Hi Oved, Unfortunately, we do not have the exact steps for reproducing it on a clean environment. This issue is currently reproducible only on this environment. This host is used for running automated tests for different testing areas (storage, network, infra, ...), and it is very to track what exactly went wrong by looking at the trace logs. I can provide access to the environment, it might help us to locate in the source. Send me mail or IRC message and I will provide you the details. Thanks, Mor Kalfon
Just to add to the previous message, it is reproducible on all the hosts on this environment.
Thanks. Martin - can you assign someone to investigate?
There's an exception in RefreshHostDeviceCommand. Because this failure cause transaction timeout more information can probably been found in server.log. Tomas, could you please take a look as this a Virt team part?
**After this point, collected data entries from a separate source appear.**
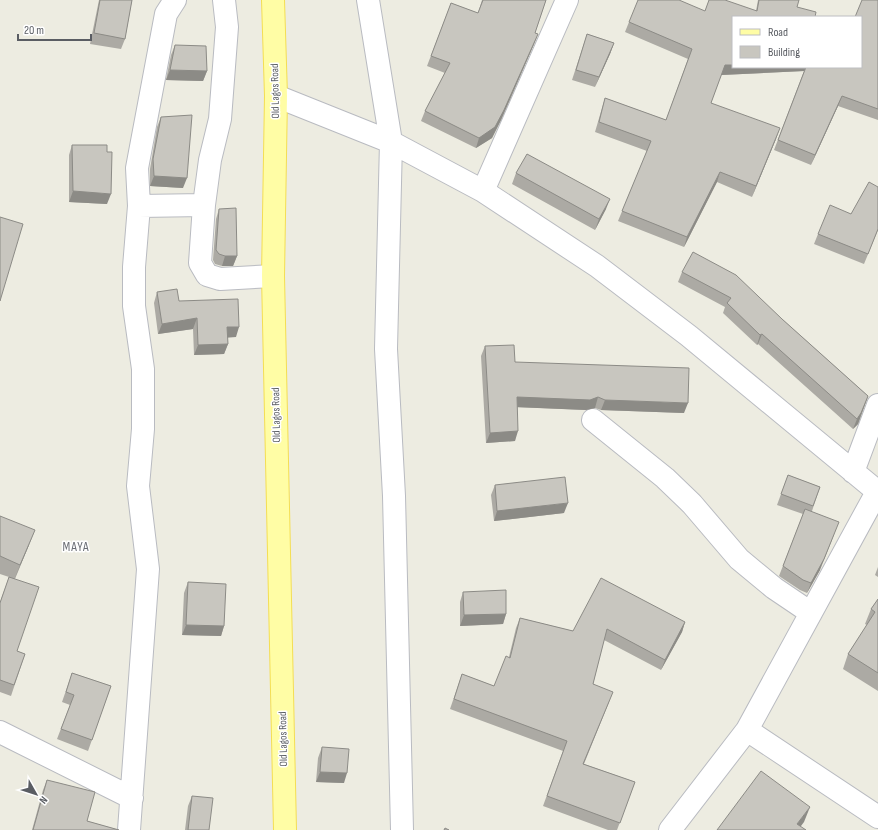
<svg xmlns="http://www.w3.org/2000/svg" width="878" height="830" viewBox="0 0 878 830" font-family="'Sofia Sans Condensed',sans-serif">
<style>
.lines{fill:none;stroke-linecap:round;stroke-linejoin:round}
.minor-casing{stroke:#b9bbc1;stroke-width:24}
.major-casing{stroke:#f4de53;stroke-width:24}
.minor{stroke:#fff;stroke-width:22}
.major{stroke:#fffda5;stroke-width:22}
.wall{fill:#acaaa4}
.shaded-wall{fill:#8c8b86}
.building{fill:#c8c6bf;stroke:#8c8b86}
.labels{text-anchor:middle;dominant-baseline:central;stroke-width:3;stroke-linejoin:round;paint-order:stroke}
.street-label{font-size:11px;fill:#5a5d63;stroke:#fff}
.quarter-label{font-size:13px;letter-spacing:1px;fill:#6b6e75;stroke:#fff}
</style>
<rect width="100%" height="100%" fill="#edece1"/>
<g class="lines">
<defs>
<path id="minor" d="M 224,0 L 227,27 L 220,119 L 210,160 L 204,205 L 200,263 L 207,275 L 220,279 L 273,276
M 368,0 L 391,142 L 386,349 L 394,496 L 402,830
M 276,96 L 391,142 L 483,191 L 597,266 L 689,336 L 878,492
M 483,191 L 567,0
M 139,206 L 204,205
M 593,420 L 665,478 L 692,504 L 739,559 L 774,588 L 811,613
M 853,472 L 878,405
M 747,730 L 878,817
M 0,732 L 132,798
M 129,830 L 148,569 L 138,486 L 143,429 L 143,369 L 134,306 L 134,267 L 139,206 L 137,168 L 166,14 L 175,0
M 670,830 L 747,730 L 877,492"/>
<path id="major" d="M 273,0 L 276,96 L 273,276 L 285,830"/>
</defs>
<!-- minor casing -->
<use href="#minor" class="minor-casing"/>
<!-- major casing -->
<use href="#major" class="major-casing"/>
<!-- minor -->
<use href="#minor" class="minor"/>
<!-- major -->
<use href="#major" class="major"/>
</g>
<!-- wall -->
<path class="wall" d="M 99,0 L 132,0 L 125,39 L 121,49 L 90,44 Z
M 482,0 L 546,0 L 535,33 L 534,44 L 501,120 L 492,138 L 476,148 L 421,121 L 425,111 L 445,73 L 427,66 L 451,3 L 478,13 Z
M 709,0 L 756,11 L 758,0 L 799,0 L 733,17 L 861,67 L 878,0 L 878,120 L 838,106 L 811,165 L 774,150 L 804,71 L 721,75 L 711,103 L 776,139 L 752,197 L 717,182 L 684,247 L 618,221 L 647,151 L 595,132 L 602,108 L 605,98 L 666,120 L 688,59 L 625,32 L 629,22 L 705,11 Z
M 587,34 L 614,43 L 610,54 L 595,87 L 572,80 Z
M 175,45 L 207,71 L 203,81 L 166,80 L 171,55 Z
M 161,117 L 183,188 L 150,186 L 150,169 L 157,127 Z
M 72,145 L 107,204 L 69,202 L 69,155 Z
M 516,173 L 606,209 L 595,230 L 512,184 Z
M 878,187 L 878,230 L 864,264 L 814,244 L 818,234 L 851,214 Z
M 219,209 L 237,256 L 233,266 L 222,266 L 215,264 L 213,260 L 216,219 Z
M 682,272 L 782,319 L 868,396 L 858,424 L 853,429 L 758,344 L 757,345 L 723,313 L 725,307 L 678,282 Z
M 157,292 L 179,301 L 236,337 L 227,337 L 228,344 L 224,354 L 194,355 L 193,329 L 158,334 L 154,303 Z
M 485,346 L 515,362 L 684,413 L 601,410 L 595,408 L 586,410 L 517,407 L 515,441 L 486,443 L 481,356 Z
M 788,475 L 820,487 L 812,511 L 820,570 L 807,593 L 800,590 L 779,576 L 803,514 L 777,505 Z
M 495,485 L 564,513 L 494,521 L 491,495 Z
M 0,516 L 29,545 L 15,579 L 17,651 L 25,654 L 11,696 L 0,692 L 0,602 L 9,577 L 0,574 Z
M 878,567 L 878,577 L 875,575 Z
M 188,582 L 224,626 L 221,636 L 182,635 L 184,593 Z
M 463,592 L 506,614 L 503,624 L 460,626 L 460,602 Z
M 878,599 L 878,691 L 843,669 L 848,654 L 867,625 L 865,624 L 871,609 Z
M 520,618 L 573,631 L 685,622 L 682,632 L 661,670 L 604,640 L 593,684 L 609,702 L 584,764 L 635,782 L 617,830 L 608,830 L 543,806 L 563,751 L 450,709 L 462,674 L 494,686 L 509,657 L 516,628 Z
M 72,673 L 111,686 L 88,751 L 57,739 L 70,705 L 62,702 Z
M 322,747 L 344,783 L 316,782 L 318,758 Z
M 47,780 L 87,821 L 119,830 L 32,830 L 43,790 Z
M 192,796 L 209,830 L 185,830 L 188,806 Z"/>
<!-- shaded-wall -->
<path class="shaded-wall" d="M 538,34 L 534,44 L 501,120 L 492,138 L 476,148 L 479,138 Z
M 614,43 L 610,54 L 595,87 L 599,77 Z
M 725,65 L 733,65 L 733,67 L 806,67 L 804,71 L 721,75 Z
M 170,70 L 207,71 L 203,81 L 166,80 Z
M 842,96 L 838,106 L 811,165 L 815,155 Z
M 780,128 L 776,139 L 752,197 L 756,186 Z
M 720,172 L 717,182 L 684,247 L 687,237 Z
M 154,176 L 187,178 L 183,188 L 150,186 Z
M 73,191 L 111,194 L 107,204 L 69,202 Z
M 610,199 L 606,209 L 595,230 L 599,219 Z
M 225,256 L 237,256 L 233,266 L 222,266 Z
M 197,318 L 193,329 L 158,334 L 162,324 Z
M 227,327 L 239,327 L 236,337 L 223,338 Z
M 762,334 L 758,344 L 757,345 L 760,335 Z
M 228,344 L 224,354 L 194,355 L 198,345 Z
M 868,396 L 858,424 L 853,429 L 857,419 Z
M 517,397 L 598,397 L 595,408 L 586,410 L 513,407 Z
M 605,400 L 688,403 L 684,413 L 601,410 Z
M 518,431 L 515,441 L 486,443 L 490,433 Z
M 568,503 L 564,513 L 494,521 L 497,511 Z
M 35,530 L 29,545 L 14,580 L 20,565 Z
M 835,532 L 820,570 L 807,593 L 811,583 Z
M 506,614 L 503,624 L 460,626 L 464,615 Z
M 685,622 L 682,632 L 661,670 L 665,660 Z
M 186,625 L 224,626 L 221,636 L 182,635 Z
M 613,692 L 609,702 L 579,774 L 583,764 Z
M 320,772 L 347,773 L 344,783 L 316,782 Z
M 810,807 L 804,822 L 798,830 L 797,824 Z"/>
<!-- building -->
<path class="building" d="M 100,0 L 132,0 L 125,39 L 94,33 Z
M 483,0 L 546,0 L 535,33 L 538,34 L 504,110 L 495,127 L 479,138 L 425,111 L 450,63 L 431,56 L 451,3 L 478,13 Z
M 638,0 L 679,0 L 705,11 L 709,0 L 725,0 L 757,11 L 759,0 L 799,0 L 797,7 L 816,12 L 815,17 L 733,17 L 733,65 L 725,65 L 711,103 L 780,128 L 756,186 L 720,172 L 687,237 L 622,211 L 651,141 L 599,122 L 605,98 L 666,120 L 692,49 L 629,22 Z
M 862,0 L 878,0 L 878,109 L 842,96 L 815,155 L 778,140 L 806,67 L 861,67 L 861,17 L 855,17 Z
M 587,34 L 614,43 L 599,77 L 576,70 Z
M 175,45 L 206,46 L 207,71 L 170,70 Z
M 192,115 L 187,178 L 154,176 L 153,159 L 161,117 Z
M 72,145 L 107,145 L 107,152 L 112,152 L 111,194 L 73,191 Z
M 527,154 L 610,199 L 599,219 L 516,173 Z
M 869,182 L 878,187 L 878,229 L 868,254 L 818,234 L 830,205 L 851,214 Z
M 236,208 L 237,256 L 225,256 L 219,254 L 216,250 L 219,209 Z
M 0,217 L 23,224 L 0,301 Z
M 693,252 L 736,275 L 782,319 L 868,396 L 861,413 L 857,419 L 762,334 L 760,335 L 727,303 L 731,298 L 682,272 Z
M 177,289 L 179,301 L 238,299 L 239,327 L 227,327 L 228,344 L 198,345 L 197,318 L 162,324 L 157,292 Z
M 514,345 L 515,362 L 689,368 L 688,403 L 605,400 L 598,397 L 590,400 L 517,397 L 518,431 L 490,433 L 485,346 Z
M 788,475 L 820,487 L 813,506 L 781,494 Z
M 565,477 L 568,503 L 497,511 L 495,485 Z
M 805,509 L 839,522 L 824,559 L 811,583 L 803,580 L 783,566 Z
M 0,516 L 35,530 L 20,565 L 0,556 Z
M 9,577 L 39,587 L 17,651 L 25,654 L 14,685 L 0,680 L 0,603 Z
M 601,578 L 685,622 L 665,660 L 607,629 L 593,684 L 613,692 L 583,764 L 635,782 L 620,823 L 547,796 L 567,741 L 454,699 L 462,674 L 494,686 L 506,656 L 510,658 L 520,618 L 573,631 Z
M 188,582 L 226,584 L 224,626 L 186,625 Z
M 506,590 L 506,614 L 464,615 L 463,592 Z
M 878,599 L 878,673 L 848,654 L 875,612 L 871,609 Z
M 72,673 L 111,686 L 92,740 L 61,729 L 74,695 L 66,692 Z
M 322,747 L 349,749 L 347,773 L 320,772 Z
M 761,771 L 810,807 L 797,824 L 806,830 L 717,830 Z
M 47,780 L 95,792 L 87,821 L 119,830 L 33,830 Z
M 192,796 L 213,798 L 209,830 L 188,830 Z
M 445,828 L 449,830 L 444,830 Z"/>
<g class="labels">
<!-- street labels -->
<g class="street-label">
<text transform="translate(275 91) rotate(-91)">Old Lagos Road</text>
<text transform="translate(276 415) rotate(-91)">Old Lagos Road</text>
<text transform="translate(283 739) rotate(-91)">Old Lagos Road</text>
</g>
<!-- quarter labels -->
<g class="quarter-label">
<text x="76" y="547">MAYA</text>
</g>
</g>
<!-- legend -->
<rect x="732" y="16" width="130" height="52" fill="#ffffff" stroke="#bdbec1"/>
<rect x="740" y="29" width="20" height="6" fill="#fffda5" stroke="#bdbec1"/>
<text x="768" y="36" font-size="12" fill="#5a5d63">Road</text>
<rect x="740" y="46" width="20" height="12" fill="#c8c6bf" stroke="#bdbec1"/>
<text x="768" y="56" font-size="12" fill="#5a5d63">Building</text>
<!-- north arrow -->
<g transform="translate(36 794) rotate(129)" stroke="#ffffff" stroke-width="3" paint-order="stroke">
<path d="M0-3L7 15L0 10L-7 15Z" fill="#5a5d63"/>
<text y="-6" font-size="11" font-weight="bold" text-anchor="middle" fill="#5a5d63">N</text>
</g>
<!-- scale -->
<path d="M18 34v6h73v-6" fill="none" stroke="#5a5d63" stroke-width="2"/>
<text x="24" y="34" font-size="12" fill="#5a5d63" stroke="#ffffff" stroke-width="3" paint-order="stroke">20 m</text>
</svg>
This is a duplicate of https://bugzilla.redhat.com/show_bug.cgi?id=1315100 The issue was that the engine does not handle properly the situation when the VDSM returns the tree of host devices in an inconstant way. It most often happens as a consequence of https://bugzilla.redhat.com/show_bug.cgi?id=1306333 but does not have to. You could try to workaround the issue by restarting libvirtd on the host where the refresh dont work. *** This bug has been marked as a duplicate of bug 1315100 ***
(In reply to Tomas Jelinek from comment #7) > This is a duplicate of https://bugzilla.redhat.com/show_bug.cgi?id=1315100 > The issue was that the engine does not handle properly the situation when > the VDSM returns the tree of host devices in an inconstant way. > > It most often happens as a consequence of > https://bugzilla.redhat.com/show_bug.cgi?id=1306333 but does not have to. > You could try to workaround the issue by restarting libvirtd on the host > where the refresh dont work. > > *** This bug has been marked as a duplicate of bug 1315100 *** Tomas, this BZ was submitted against 3.6.z while the duplicated issue is only fixing 4.0.z. I'm re-opening for now so we won't lose the tracking. Feel free to close it in case you prefer to clone the other BZ to 3.6.z.
Ah, right, I have not explained this in the previous comment. The thing is that this is not a regression, this bug was always there, just does not happen all the time. It happens only when hitting a related libvirt bug: https://bugzilla.redhat.com/show_bug.cgi?id=1306333 It can be walked around by restarting libvirt on the affected host and the refresh caps should pass. Does this un-block the automation?
automation means that the bug was found in automation and not automation blocker.
OK, let me rephrase the question: does restarting libvirt on the affected host solve the issue?
Hi Tomas, I tried to restart libvirtd and it solves the problem.